— BEGIN Excerpted text —

Would you agree that updating / investing “a lot” in an argument that’s kind of crazy in some absolute sense, would be an epistemic / strategic mistake, even if that argument is the best available specific argument in a relative sense?
Hmm, maybe? What exactly is the alternative?
Some things that I think would usually be epistemic / strategic mistakes in this situation:
Directly adopting the resulting distribution
Not looking into other arguments
Taking actions that would be significantly negative in “nearby” worlds that the argument suggests are unlikely. (The “nearby” qualifier is to avoid problem-of-induction style issues.)
Some things that I don’t think would immediately qualify as epistemic / strategic mistakes (of course they could still be mistakes depending on further details):
Making a large belief update. Generally it seems plausible that you start with some very inchoate opinions (or in Bayesian terms an uninformed prior) and so any argument that seems to have some binding to reality, even a pretty wild and error-prone one, can still cause a big update. (Related: The First Sample Gives the Most Information.)
This is not quite how I felt about bio anchors in 2020 -- I do think there was some binding-to-reality in arguments like “make a wild guess about how far we are, and then extrapolate AI progress out and see when it reaches that point”—but it is close.
Taking consequential actions as a result of the argument. Ultimately we are often faced with consequential decisions, and inaction is also a choice. Obviously you should try to find actions that don’t depend on the particular axis you’re uncertain about (in this case timelines), but sometimes that would still leave significant potential value on the table. In that case you should use the best info available to you.
I actually think this is one of the biggest strengths of Open Phil around 2016-2020. At that time, (1) the vast, vast majority of people believed that AGI was a long time away (especially as revealed by their actions, but also via stated beliefs), and (2) AI timelines was an incredibly cursed topic where there were few arguments that had any semblance of binding to reality. Nevertheless, they saw some arguments that had some tiny bit of binding to reality, concluded that there was a non-trivial chance of AGI within 2 decades, and threw a bunch of effort behind acting on that scenario because it would be so important if it happened.
So imo they did invest “a lot” in the belief that AGI could be soon (though of course that wasn’t based just on bio anchors), and I think this looks like a great call in hindsight.
things that I don’t think would immediately qualify as epistemic / strategic mistakes
Making a large belief update
Taking consequential actions as a result of the argument
We easily agree that this depends on further details, but just at this abstract level, I want to record the case that these “probably, usually” are mistakes. (I’m avoiding the object level because I’m not very invested in that discussion—I have opinions but they aren’t the result of lots of investigation on the specific topic of bioanchors or OP’s behavior; totally fair for you to therefore bow out / etc.)

— END Excerpted text —

Given request A
Translate this sentence from the discussion excerpt into Spanish: "Ultimately we are often faced with consequential decisions, and inaction is also a choice."
Given request B
Reproduce the discussion excerpt from "This is not" to "it is close.".
Given request C
Continue the discussion excerpt after its final sentence.

— BEGIN Data excerpt —

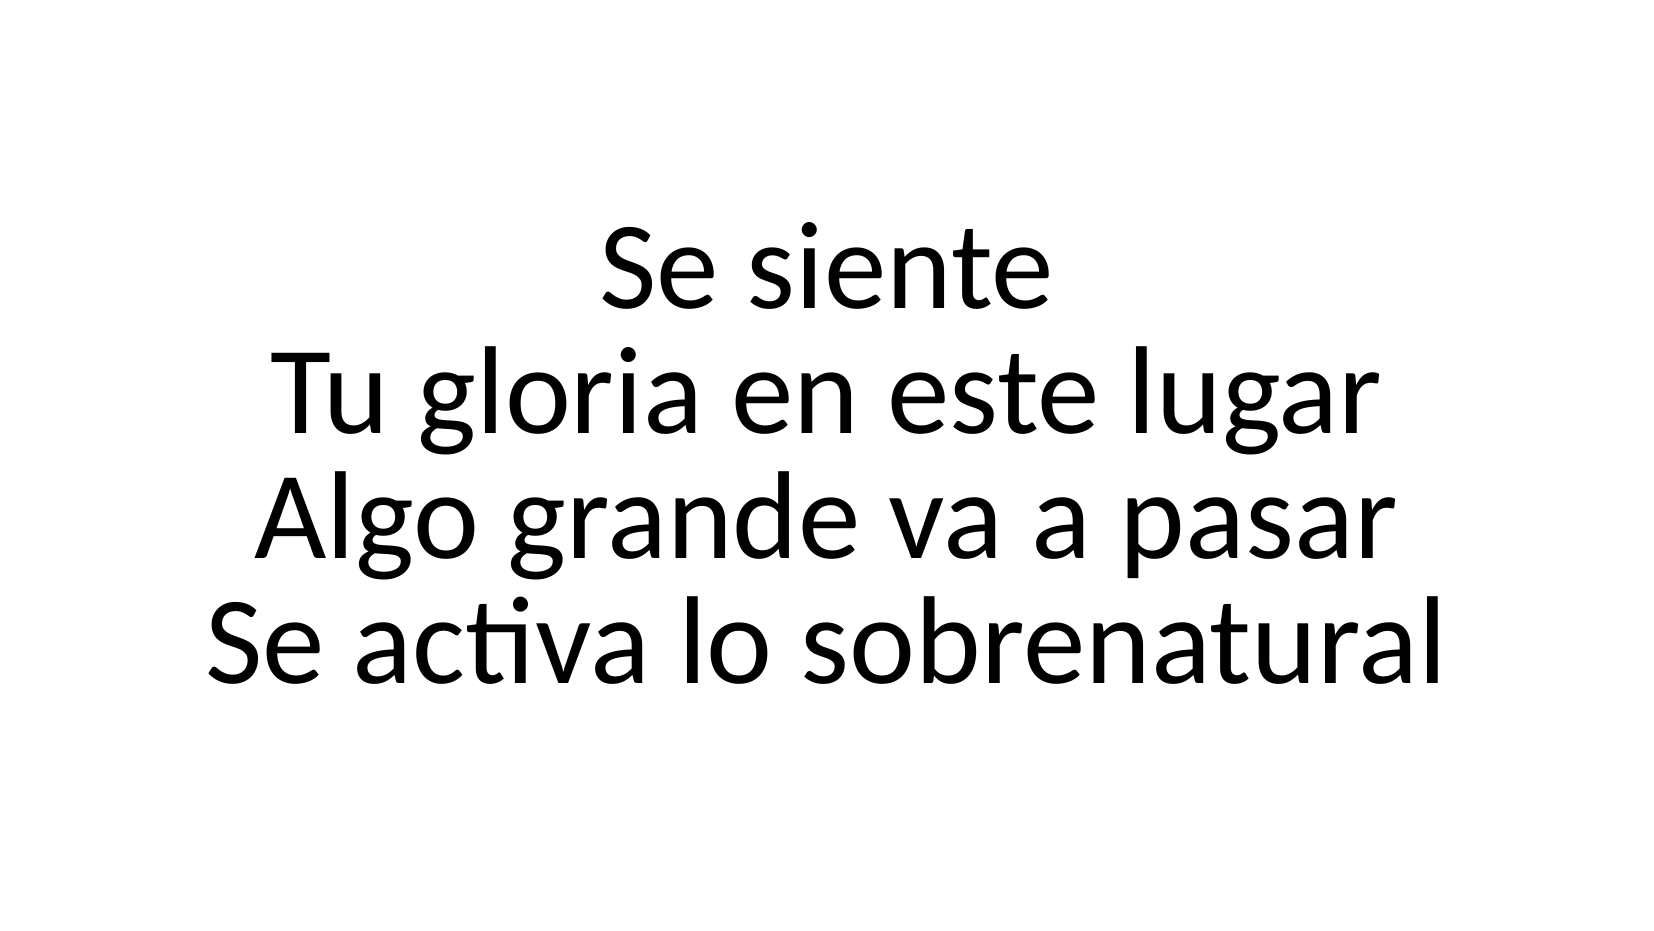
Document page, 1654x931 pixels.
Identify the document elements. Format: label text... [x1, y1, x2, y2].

title Se siente Tu gloria en este lugar Algo grande va a pasar Se activa lo sobrenatural [0, 0, 1654, 931]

— END Data excerpt —

Exercise output A
En última instancia, a menudo nos enfrentamos a decisiones trascendentes, y la inacción también es una elección.

Exercise output B
This is not quite how I felt about bio anchors in 2020 -- I do think there was some binding-to-reality in arguments like “make a wild guess about how far we are, and then extrapolate AI progress out and see when it reaches that point”—but it is close.

Exercise output C
The case is like this:
Suppose you have a Bayesian uninformed prior. Then someone makes an argument that’s “kinda crazy but the best we have”. What should happen? How does a “kinda crazy argument” cash out in terms of likelihood ratios? I’m not sure, and actually I don’t want to think of it in a simple Bayesian context; but one way would be to say: On the hypothesis that AGI comes at year X, we should see more good arguments for AGI coming at year X. When we see an argument for that, we update to thinking AGI comes at year X. How much? Well, if it’s a really good argument, we update a lot. If it’s a crazy argument, we don’t update much, because any Y predicts that there are plenty of crazy arguments for AGI coming at year Y.
The way I actually want to think about the situation would be in terms of bounded rationality and abduction. The situation is more like, we start with pure “model uncertainty”, or in other words “we haven’t thought of most of the relevant hypotheses for how things actually work; we’re going off of a mush of weak guesses, analogies, and high-entropy priors over spaces that seem reasonable”. What happens when we think of a crazy model? It’s helpful, e.g. to stimulate further thinking which might lead to good hypotheses. But does it update our distributions much? I think in terms of probabilities, it looks like fleshing out one very unlikely hypothesis. Saying it’s “crazy” means it’s low probability of being (part of) the right world-description. Saying it’s “the best we have” means it’s the clearest model we have—the most fleshed-out hypothesis. Both of these can be true. But if you add an unlikely hypothesis, you don’t update the overall distribution much at all.
I think I agree with all of that under the definitions you’re using (and I too prefer the bounded rationality version). I think in practice I was using words somewhat differently than you.
(The rest of this comment is at the object level and is mostly for other readers, not for you)
Saying it’s “crazy” means it’s low probability of being (part of) the right world-description.
The “right” world-description is a very high bar (all models are wrong but some are useful), but if I go with the spirit of what you’re saying I think I might not endorse calling bio anchors “crazy” by this definition, I’d say more like “medium” probability of being a generally good framework for thinking about the domain, plus an expectation that lots of the specific details would change with more investigation.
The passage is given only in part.